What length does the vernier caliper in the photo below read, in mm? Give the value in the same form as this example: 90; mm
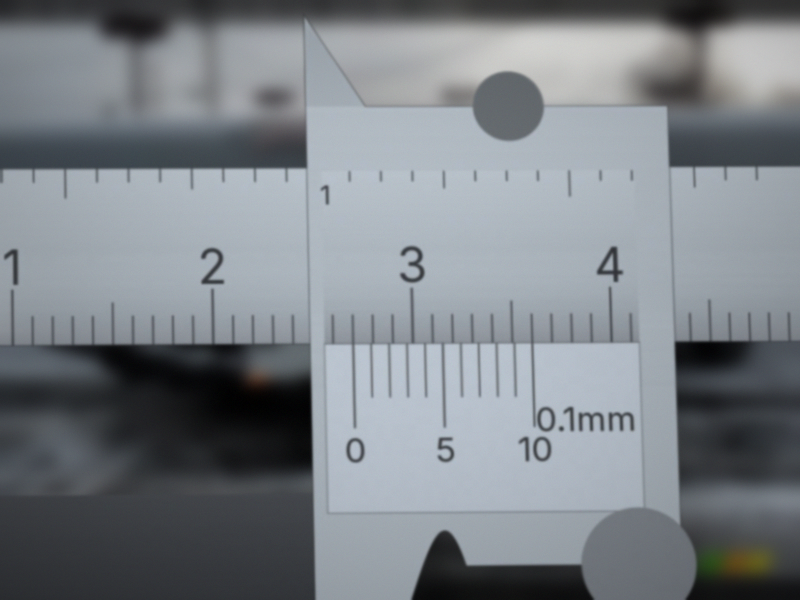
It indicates 27.0; mm
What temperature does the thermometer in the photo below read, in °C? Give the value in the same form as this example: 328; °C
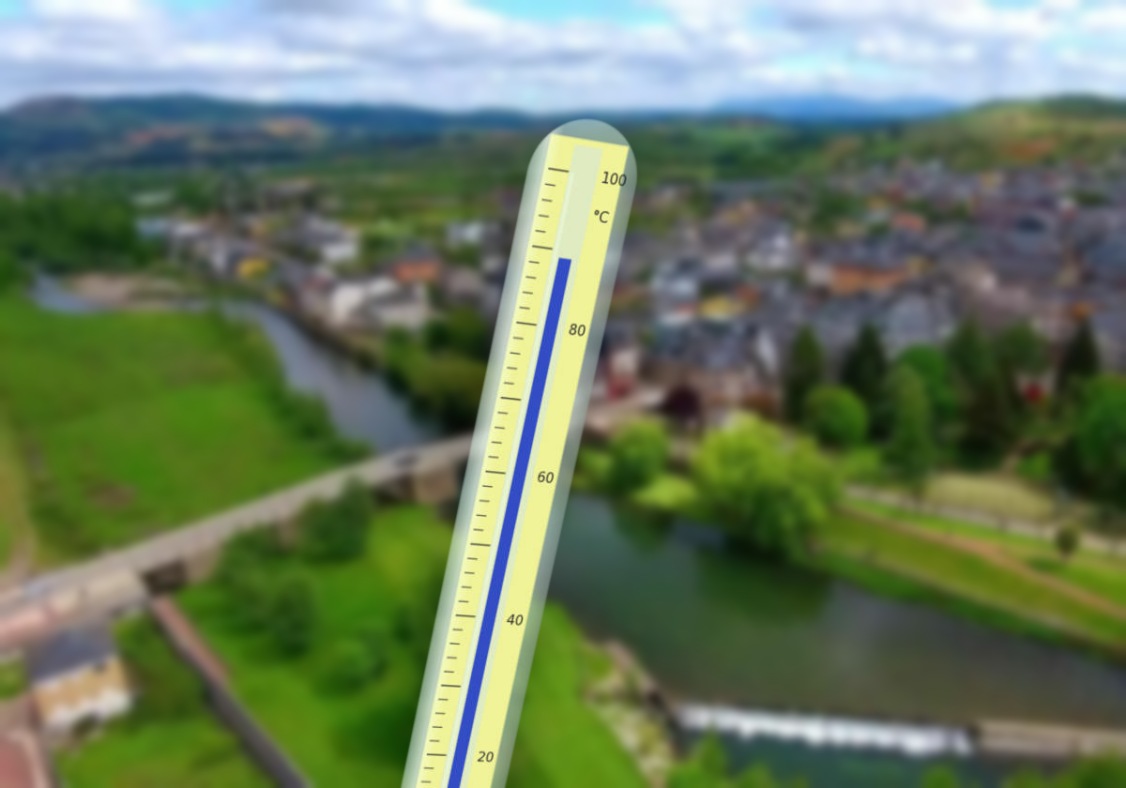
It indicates 89; °C
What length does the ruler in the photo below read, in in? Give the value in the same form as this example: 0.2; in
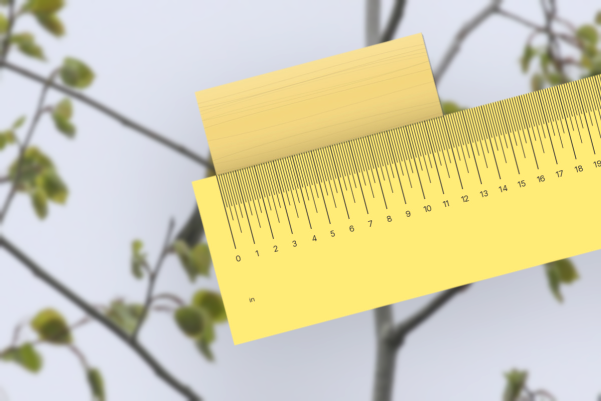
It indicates 12; in
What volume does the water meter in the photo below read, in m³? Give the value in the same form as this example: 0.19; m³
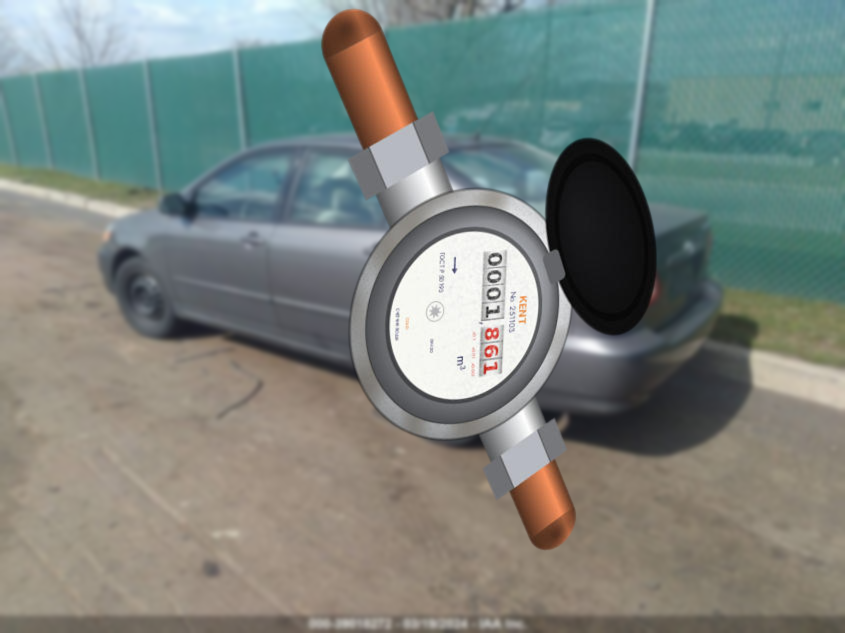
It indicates 1.861; m³
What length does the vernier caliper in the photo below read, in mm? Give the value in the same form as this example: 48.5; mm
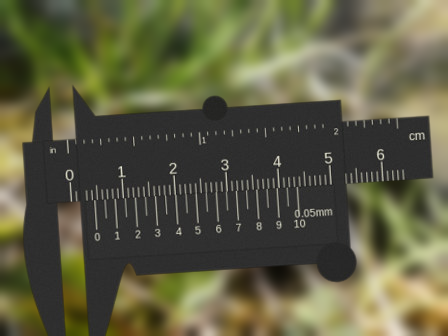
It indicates 4.5; mm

────

> _What is needed_
Copy the listing above word for word, from the line with "What length does the ruler" to the line with "It indicates 1.861; m³", including both of those lines. Leave the pictures out.

> _Your response_
What length does the ruler in the photo below read, in in? Give the value in the same form as this example: 0.2; in
It indicates 12; in
What volume does the water meter in the photo below read, in m³? Give the value in the same form as this example: 0.19; m³
It indicates 1.861; m³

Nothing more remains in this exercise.